» **RECORDS SHOWN**:
◇ ◇ ◇ ◇

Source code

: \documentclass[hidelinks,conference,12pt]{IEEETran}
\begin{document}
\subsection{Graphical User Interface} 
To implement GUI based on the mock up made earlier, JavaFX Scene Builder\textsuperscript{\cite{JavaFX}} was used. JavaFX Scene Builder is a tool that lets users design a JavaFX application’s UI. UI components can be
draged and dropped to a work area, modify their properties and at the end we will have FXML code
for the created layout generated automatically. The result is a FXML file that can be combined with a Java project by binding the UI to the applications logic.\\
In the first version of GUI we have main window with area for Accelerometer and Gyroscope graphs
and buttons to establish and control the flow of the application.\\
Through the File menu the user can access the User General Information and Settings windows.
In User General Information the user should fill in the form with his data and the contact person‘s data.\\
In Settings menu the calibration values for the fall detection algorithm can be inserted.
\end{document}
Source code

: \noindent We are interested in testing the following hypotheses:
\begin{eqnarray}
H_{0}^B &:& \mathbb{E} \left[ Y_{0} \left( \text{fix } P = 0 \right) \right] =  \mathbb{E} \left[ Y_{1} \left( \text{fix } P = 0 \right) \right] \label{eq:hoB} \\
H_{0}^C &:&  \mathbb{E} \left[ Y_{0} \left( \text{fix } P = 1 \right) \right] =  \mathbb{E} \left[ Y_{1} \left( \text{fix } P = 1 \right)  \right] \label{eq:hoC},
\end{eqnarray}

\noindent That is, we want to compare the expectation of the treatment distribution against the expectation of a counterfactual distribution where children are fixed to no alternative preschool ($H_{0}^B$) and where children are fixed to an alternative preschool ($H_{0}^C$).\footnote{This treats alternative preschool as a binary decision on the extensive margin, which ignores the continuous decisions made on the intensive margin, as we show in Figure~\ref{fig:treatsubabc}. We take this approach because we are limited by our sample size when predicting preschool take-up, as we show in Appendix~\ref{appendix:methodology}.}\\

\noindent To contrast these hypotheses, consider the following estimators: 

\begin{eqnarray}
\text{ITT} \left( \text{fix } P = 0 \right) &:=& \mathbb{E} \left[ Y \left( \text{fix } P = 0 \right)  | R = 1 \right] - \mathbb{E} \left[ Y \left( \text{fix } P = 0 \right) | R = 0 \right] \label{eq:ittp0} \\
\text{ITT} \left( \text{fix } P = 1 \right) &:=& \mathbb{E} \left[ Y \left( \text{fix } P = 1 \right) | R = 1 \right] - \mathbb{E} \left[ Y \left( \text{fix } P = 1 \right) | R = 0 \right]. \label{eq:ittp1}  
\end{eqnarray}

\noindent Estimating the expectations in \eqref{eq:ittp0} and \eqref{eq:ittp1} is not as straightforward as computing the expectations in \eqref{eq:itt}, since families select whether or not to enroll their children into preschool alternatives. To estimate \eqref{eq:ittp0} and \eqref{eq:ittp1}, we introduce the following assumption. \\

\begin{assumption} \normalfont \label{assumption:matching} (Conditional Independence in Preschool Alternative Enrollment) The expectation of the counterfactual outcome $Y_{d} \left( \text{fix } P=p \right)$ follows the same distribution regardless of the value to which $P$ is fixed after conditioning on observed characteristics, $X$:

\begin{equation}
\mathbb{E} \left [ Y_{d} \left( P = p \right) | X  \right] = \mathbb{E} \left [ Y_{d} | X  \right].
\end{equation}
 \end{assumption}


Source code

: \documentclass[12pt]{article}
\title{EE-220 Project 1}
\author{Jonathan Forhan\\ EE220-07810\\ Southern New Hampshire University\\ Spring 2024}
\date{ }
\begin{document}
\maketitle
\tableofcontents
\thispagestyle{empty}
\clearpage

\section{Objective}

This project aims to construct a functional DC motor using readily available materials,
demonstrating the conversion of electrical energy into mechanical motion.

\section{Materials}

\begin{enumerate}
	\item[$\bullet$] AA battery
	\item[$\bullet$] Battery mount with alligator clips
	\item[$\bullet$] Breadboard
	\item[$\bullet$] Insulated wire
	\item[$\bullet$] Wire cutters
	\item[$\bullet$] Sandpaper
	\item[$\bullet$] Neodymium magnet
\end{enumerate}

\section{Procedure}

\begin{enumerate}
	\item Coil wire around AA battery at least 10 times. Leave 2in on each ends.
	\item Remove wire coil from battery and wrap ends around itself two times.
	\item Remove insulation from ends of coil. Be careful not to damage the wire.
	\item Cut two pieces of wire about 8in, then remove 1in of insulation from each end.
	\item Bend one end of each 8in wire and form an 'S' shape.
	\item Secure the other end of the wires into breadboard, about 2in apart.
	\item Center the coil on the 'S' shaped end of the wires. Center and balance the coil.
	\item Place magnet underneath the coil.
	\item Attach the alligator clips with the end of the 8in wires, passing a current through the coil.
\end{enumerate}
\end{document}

◇ ◇ ◇ ◇

» **ACTION ITEM**:
In the answer, each line of the data must appear exactly as written.

» **EXERCISE SOLUTION**:
Source code

: \documentclass[hidelinks,conference,12pt]{IEEETran}
\begin{document}
\subsection{Graphical User Interface} 
To implement GUI based on the mock up made earlier, JavaFX Scene Builder\textsuperscript{\cite{JavaFX}} was used. JavaFX Scene Builder is a tool that lets users design a JavaFX application’s UI. UI components can be
draged and dropped to a work area, modify their properties and at the end we will have FXML code
for the created layout generated automatically. The result is a FXML file that can be combined with a Java project by binding the UI to the applications logic.\\
In the first version of GUI we have main window with area for Accelerometer and Gyroscope graphs
and buttons to establish and control the flow of the application.\\
Through the File menu the user can access the User General Information and Settings windows.
In User General Information the user should fill in the form with his data and the contact person‘s data.\\
In Settings menu the calibration values for the fall detection algorithm can be inserted.
\end{document}
Source code

: \noindent We are interested in testing the following hypotheses:
\begin{eqnarray}
H_{0}^B &:& \mathbb{E} \left[ Y_{0} \left( \text{fix } P = 0 \right) \right] =  \mathbb{E} \left[ Y_{1} \left( \text{fix } P = 0 \right) \right] \label{eq:hoB} \\
H_{0}^C &:&  \mathbb{E} \left[ Y_{0} \left( \text{fix } P = 1 \right) \right] =  \mathbb{E} \left[ Y_{1} \left( \text{fix } P = 1 \right)  \right] \label{eq:hoC},
\end{eqnarray}

\noindent That is, we want to compare the expectation of the treatment distribution against the expectation of a counterfactual distribution where children are fixed to no alternative preschool ($H_{0}^B$) and where children are fixed to an alternative preschool ($H_{0}^C$).\footnote{This treats alternative preschool as a binary decision on the extensive margin, which ignores the continuous decisions made on the intensive margin, as we show in Figure~\ref{fig:treatsubabc}. We take this approach because we are limited by our sample size when predicting preschool take-up, as we show in Appendix~\ref{appendix:methodology}.}\\

\noindent To contrast these hypotheses, consider the following estimators: 

\begin{eqnarray}
\text{ITT} \left( \text{fix } P = 0 \right) &:=& \mathbb{E} \left[ Y \left( \text{fix } P = 0 \right)  | R = 1 \right] - \mathbb{E} \left[ Y \left( \text{fix } P = 0 \right) | R = 0 \right] \label{eq:ittp0} \\
\text{ITT} \left( \text{fix } P = 1 \right) &:=& \mathbb{E} \left[ Y \left( \text{fix } P = 1 \right) | R = 1 \right] - \mathbb{E} \left[ Y \left( \text{fix } P = 1 \right) | R = 0 \right]. \label{eq:ittp1}  
\end{eqnarray}

\noindent Estimating the expectations in \eqref{eq:ittp0} and \eqref{eq:ittp1} is not as straightforward as computing the expectations in \eqref{eq:itt}, since families select whether or not to enroll their children into preschool alternatives. To estimate \eqref{eq:ittp0} and \eqref{eq:ittp1}, we introduce the following assumption. \\

\begin{assumption} \normalfont \label{assumption:matching} (Conditional Independence in Preschool Alternative Enrollment) The expectation of the counterfactual outcome $Y_{d} \left( \text{fix } P=p \right)$ follows the same distribution regardless of the value to which $P$ is fixed after conditioning on observed characteristics, $X$:

\begin{equation}
\mathbb{E} \left [ Y_{d} \left( P = p \right) | X  \right] = \mathbb{E} \left [ Y_{d} | X  \right].
\end{equation}
 \end{assumption}


Source code

: \documentclass[12pt]{article}
\title{EE-220 Project 1}
\author{Jonathan Forhan\\ EE220-07810\\ Southern New Hampshire University\\ Spring 2024}
\date{ }
\begin{document}
\maketitle
\tableofcontents
\thispagestyle{empty}
\clearpage

\section{Objective}

This project aims to construct a functional DC motor using readily available materials,
demonstrating the conversion of electrical energy into mechanical motion.

\section{Materials}

\begin{enumerate}
	\item[$\bullet$] AA battery
	\item[$\bullet$] Battery mount with alligator clips
	\item[$\bullet$] Breadboard
	\item[$\bullet$] Insulated wire
	\item[$\bullet$] Wire cutters
	\item[$\bullet$] Sandpaper
	\item[$\bullet$] Neodymium magnet
\end{enumerate}

\section{Procedure}

\begin{enumerate}
	\item Coil wire around AA battery at least 10 times. Leave 2in on each ends.
	\item Remove wire coil from battery and wrap ends around itself two times.
	\item Remove insulation from ends of coil. Be careful not to damage the wire.
	\item Cut two pieces of wire about 8in, then remove 1in of insulation from each end.
	\item Bend one end of each 8in wire and form an 'S' shape.
	\item Secure the other end of the wires into breadboard, about 2in apart.
	\item Center the coil on the 'S' shaped end of the wires. Center and balance the coil.
	\item Place magnet underneath the coil.
	\item Attach the alligator clips with the end of the 8in wires, passing a current through the coil.
\end{enumerate}
\end{document}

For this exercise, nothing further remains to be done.